You could say that. He had to make the call. That doesn't change the fact that it was a crime against humanity to incinerate hundreds of thousands of people in the blink of an eye. That was a horrific deed. There's just no way around it. Necessary? Okay. You could persuade me of that. But that would not detract from the fact that it was a horrific deed. Your hands are drenched with blood.
Notice that the Japanese, they got past it. The essence of Japaneseness is not hating America for what it did. It would be good if Palestinians could approach it that way, too. To move on. To allow that things happened that were not fair. Things happened that were even quite brutal. But that to be a Palestinian is to be many things, many wonderful things, but the essence of being Palestinian is not hating what Israel did. I don't see that. And I pity them for that. That's all.

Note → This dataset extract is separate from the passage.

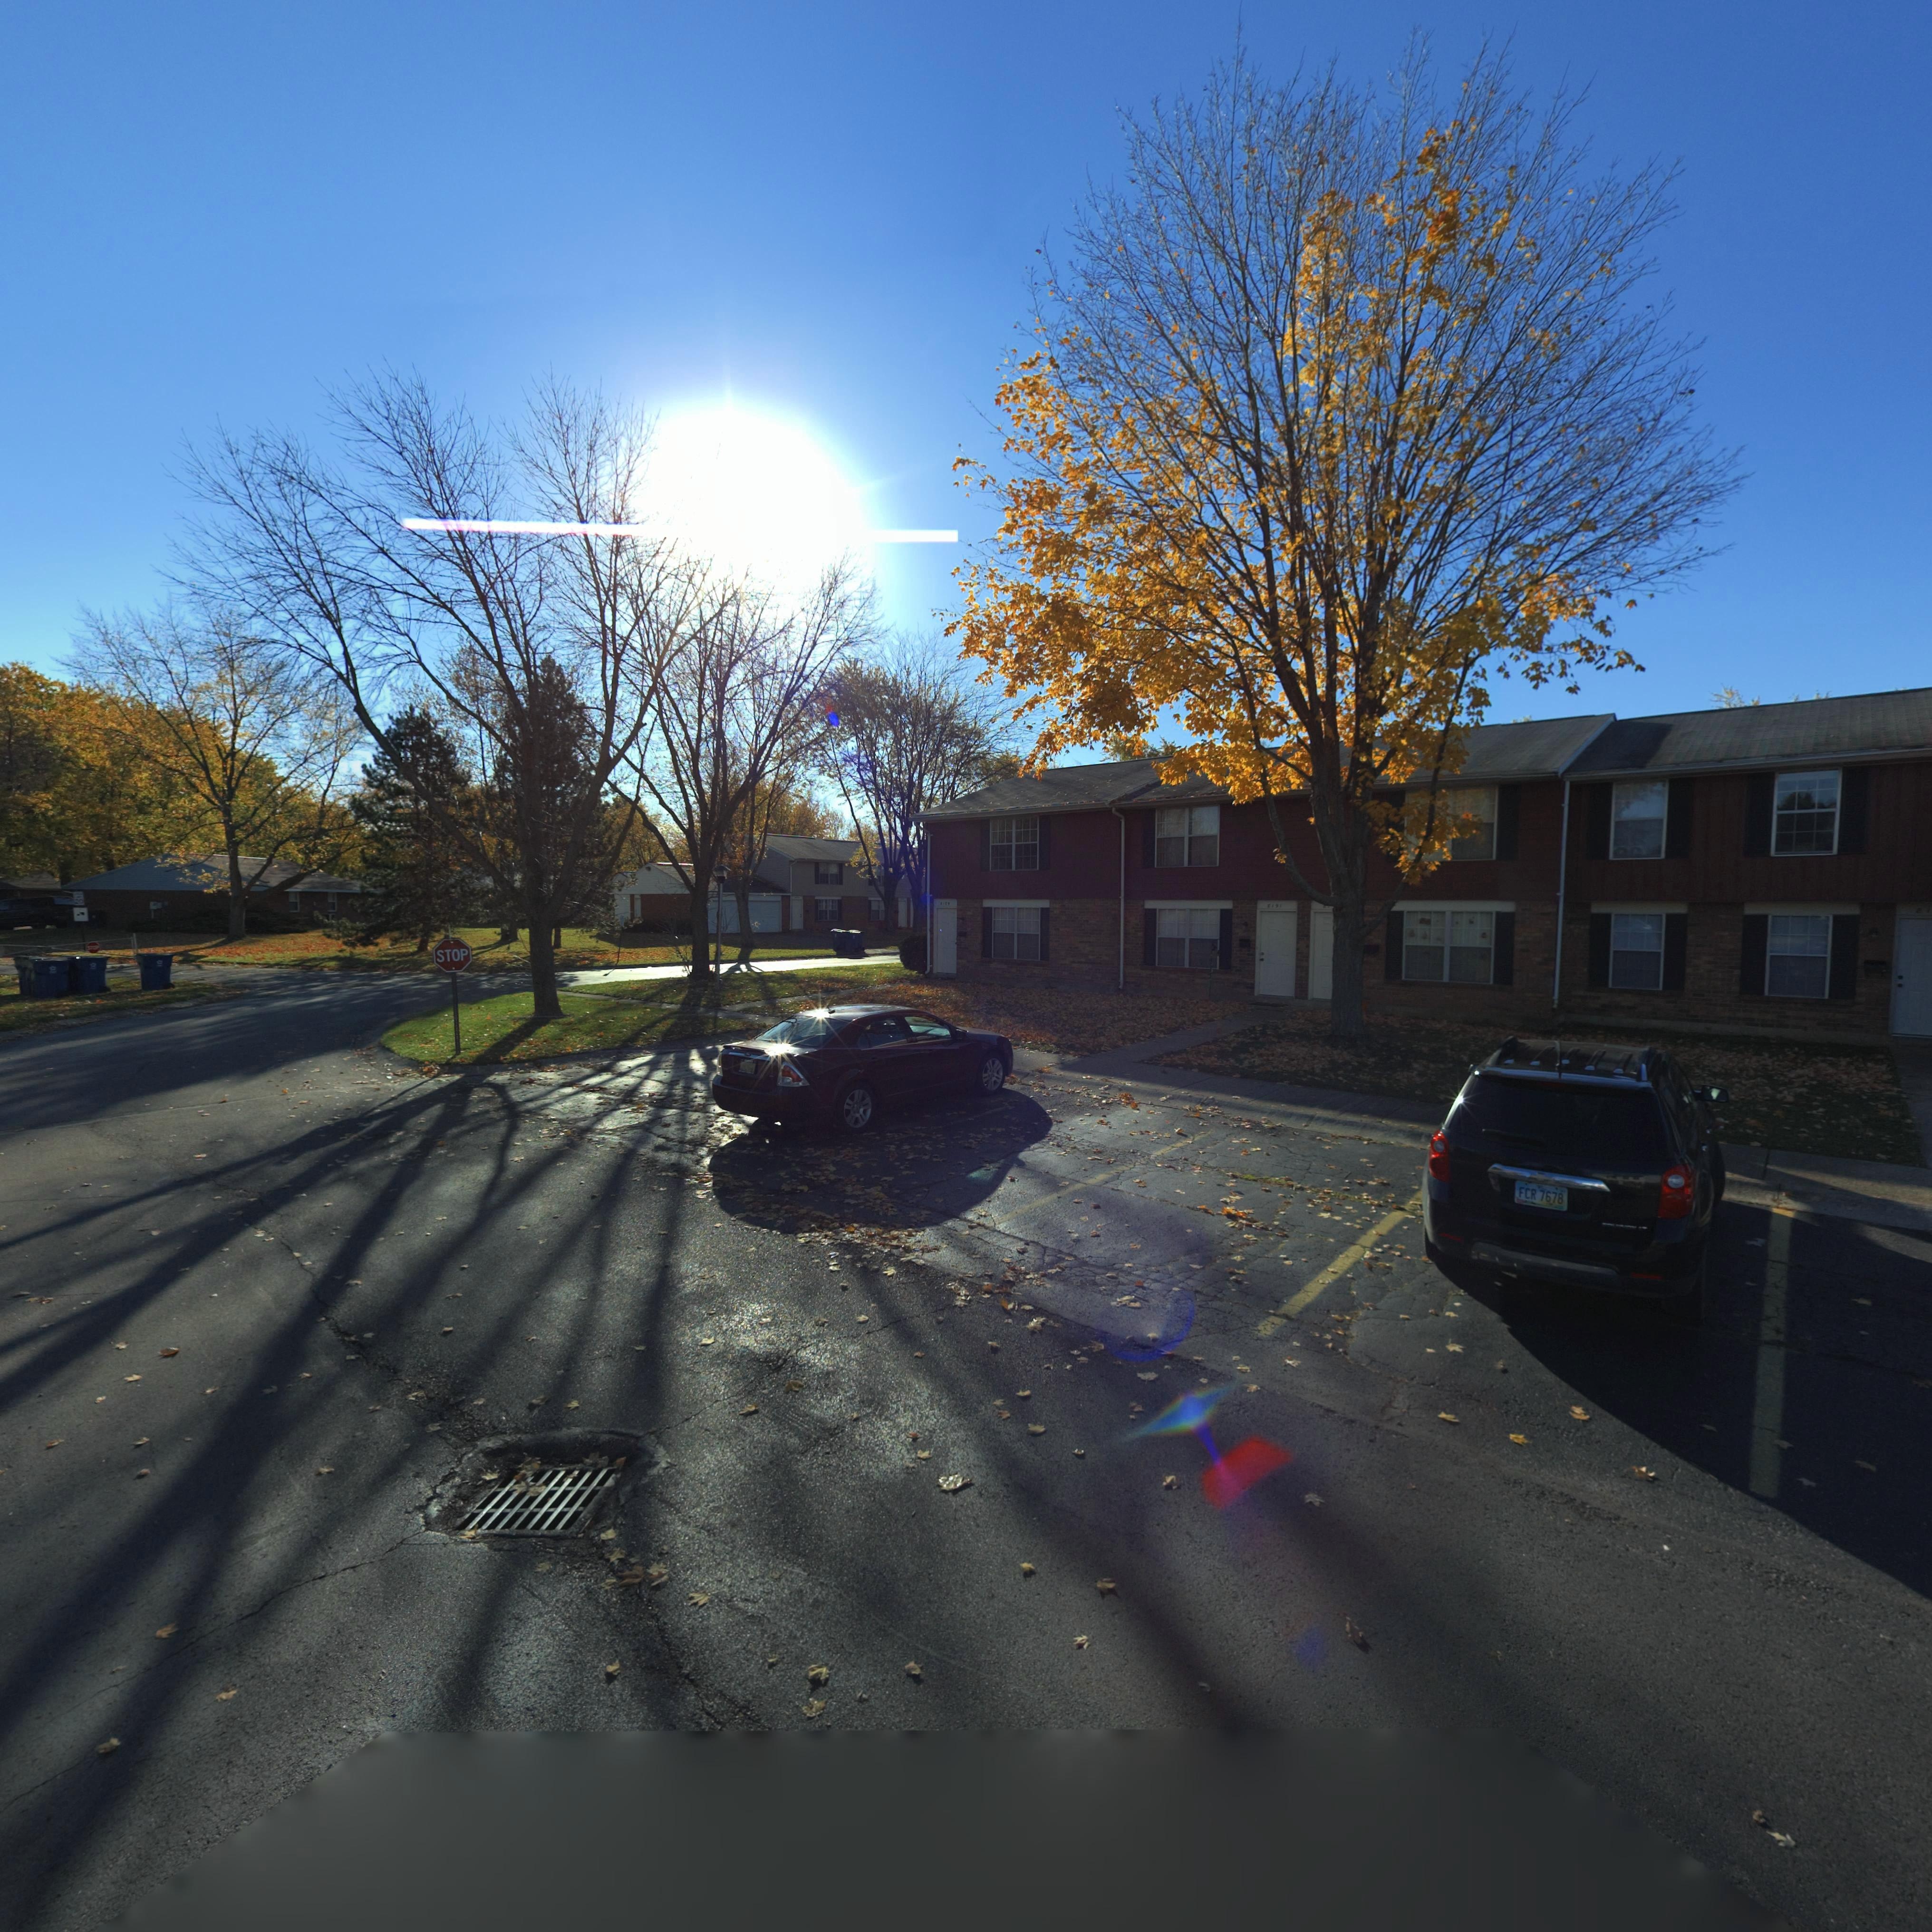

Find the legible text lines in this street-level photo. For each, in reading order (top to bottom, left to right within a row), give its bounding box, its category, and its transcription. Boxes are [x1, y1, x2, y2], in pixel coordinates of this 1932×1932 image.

[939, 901, 950, 906] StreetNumber: 8**9
[1266, 903, 1282, 908] StreetNumber: 8391
[1915, 907, 1922, 914] StreetNumber: 8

Wow. Those polling numbers you cited, if they are accurate, erase any legitimacy for a cease-fire. If Gazans are so upset by the consequences of what Hamas did, they could point out the Hamas soldiers among the population. They could show where the tunnels are, where ammunition is stored. They do none of this. They support the butchers that started all this. If they could pick up a rifle and shoot an Israeli (or an American for that matter-) most would do it in a heartbeat. Maybe they should have thought of this before they decided to butcher, torture, rape and murder civilians, from babies to the elderly. From where I sit, Israel can stop hostilities when they damn well please.
I have to say I think this is the first time I have strongly disagreed with Glenn's conclusions. it's not due to the polling numbers, inflated now but nothing surprising, but it's due to the fact that on October 7th, relative morality ended.. at least for me.
The comparison to Hiroshima does not work for me---and here is why. October 7th was personal and barbaric whereas Israel's response is calculated and strategic. That matters here.
On. October 7 evil entered Israel, then proceeded to personally and jubiliantly rape, brutalize, and dismember innocent Israelis. Israel's strategic response, after warning Palestinians to flee, was to clear the way so they could get to the tunnels. There's no moral equivalency here.
On one side you say Israel has a right too defend itself but on another you add "up to a point." Further, "the point' gets to be determined by Hamas and their brilliant PR campaign that got even you, Glenn, to point the finger in the wrong dimension.
So your ultimate conclusion is that Israel does not have a right to self defend. Period.
Further, a ceasefire means Israeli defense effectiveness is predicatedad on Hamas" brilliant PR campaign designed to keep the finger pointed at Israel, the oppressor.
John spoke the truth when he said "Hamas can't do that again, under no sense of morality, under no sense of the evolution of the human species."
Yes, the situation in Gaza is horrific and unacceptable. Who is responsible for that? The brutal fact that Gazans have no place to go isn't on Israel. It's own neighbors refuse them entry but somehow Israel is solely responsible for their post October 7 reality? Glenn, man, c'mon!!